▶ _TASK DETAILS_
Without changing a word, repeat the data, and include no pictures.

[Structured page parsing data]
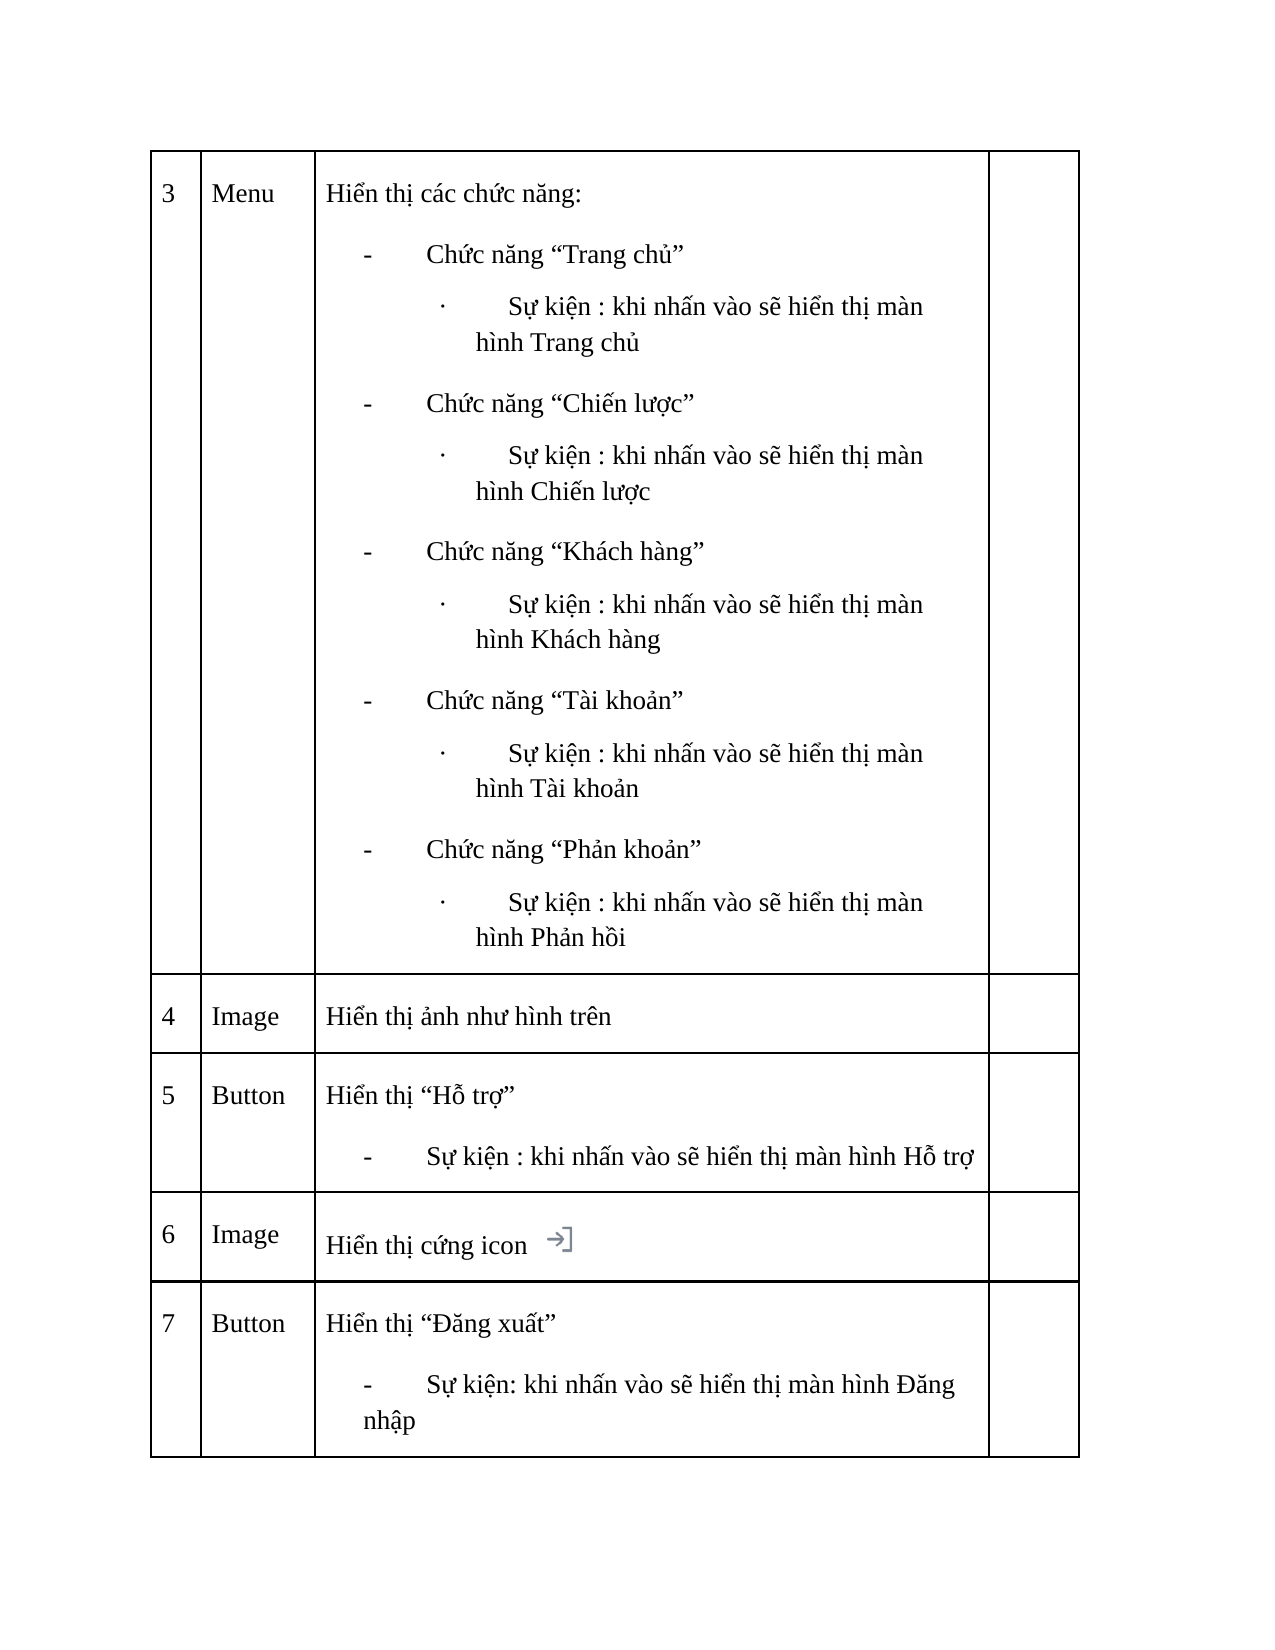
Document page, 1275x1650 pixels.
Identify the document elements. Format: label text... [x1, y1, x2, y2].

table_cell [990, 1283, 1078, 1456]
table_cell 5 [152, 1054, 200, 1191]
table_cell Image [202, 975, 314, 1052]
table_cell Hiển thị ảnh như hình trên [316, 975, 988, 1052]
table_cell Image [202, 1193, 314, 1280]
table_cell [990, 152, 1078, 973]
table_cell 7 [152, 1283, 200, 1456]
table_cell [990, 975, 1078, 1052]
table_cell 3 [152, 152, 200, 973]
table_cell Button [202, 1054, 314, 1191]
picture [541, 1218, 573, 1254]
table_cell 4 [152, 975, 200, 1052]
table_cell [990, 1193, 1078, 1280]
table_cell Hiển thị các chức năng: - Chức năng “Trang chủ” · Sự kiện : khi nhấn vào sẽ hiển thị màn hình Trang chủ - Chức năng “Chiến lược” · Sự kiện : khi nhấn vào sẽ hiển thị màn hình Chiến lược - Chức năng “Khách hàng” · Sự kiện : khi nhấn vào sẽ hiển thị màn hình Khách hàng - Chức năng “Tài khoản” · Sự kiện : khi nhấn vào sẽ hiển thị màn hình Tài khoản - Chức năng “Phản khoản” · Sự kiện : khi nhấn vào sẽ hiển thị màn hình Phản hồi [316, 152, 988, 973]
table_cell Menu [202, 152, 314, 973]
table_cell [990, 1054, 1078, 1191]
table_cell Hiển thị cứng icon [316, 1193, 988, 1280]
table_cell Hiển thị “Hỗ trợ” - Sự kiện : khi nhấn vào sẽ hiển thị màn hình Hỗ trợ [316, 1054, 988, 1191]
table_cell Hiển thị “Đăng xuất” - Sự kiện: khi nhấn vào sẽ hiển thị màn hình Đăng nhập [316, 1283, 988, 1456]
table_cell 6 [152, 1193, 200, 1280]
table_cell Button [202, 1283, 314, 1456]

▶ _RESULT OF THE TASK_
Document page, 1275x1650 pixels.
Identify the document elements. Format: label text... [x1, y1, x2, y2].

table_cell [990, 1283, 1078, 1456]
table_cell 5 [152, 1054, 200, 1191]
table_cell Image [202, 975, 314, 1052]
table_cell Hiển thị ảnh như hình trên [316, 975, 988, 1052]
table_cell Image [202, 1193, 314, 1280]
table_cell [990, 152, 1078, 973]
table_cell 7 [152, 1283, 200, 1456]
table_cell [990, 975, 1078, 1052]
table_cell 3 [152, 152, 200, 973]
table_cell Button [202, 1054, 314, 1191]
picture [541, 1218, 573, 1254]
table_cell 4 [152, 975, 200, 1052]
table_cell [990, 1193, 1078, 1280]
table_cell Hiển thị các chức năng: - Chức năng “Trang chủ” · Sự kiện : khi nhấn vào sẽ hiển thị màn hình Trang chủ - Chức năng “Chiến lược” · Sự kiện : khi nhấn vào sẽ hiển thị màn hình Chiến lược - Chức năng “Khách hàng” · Sự kiện : khi nhấn vào sẽ hiển thị màn hình Khách hàng - Chức năng “Tài khoản” · Sự kiện : khi nhấn vào sẽ hiển thị màn hình Tài khoản - Chức năng “Phản khoản” · Sự kiện : khi nhấn vào sẽ hiển thị màn hình Phản hồi [316, 152, 988, 973]
table_cell Menu [202, 152, 314, 973]
table_cell [990, 1054, 1078, 1191]
table_cell Hiển thị cứng icon [316, 1193, 988, 1280]
table_cell Hiển thị “Hỗ trợ” - Sự kiện : khi nhấn vào sẽ hiển thị màn hình Hỗ trợ [316, 1054, 988, 1191]
table_cell Hiển thị “Đăng xuất” - Sự kiện: khi nhấn vào sẽ hiển thị màn hình Đăng nhập [316, 1283, 988, 1456]
table_cell 6 [152, 1193, 200, 1280]
table_cell Button [202, 1283, 314, 1456]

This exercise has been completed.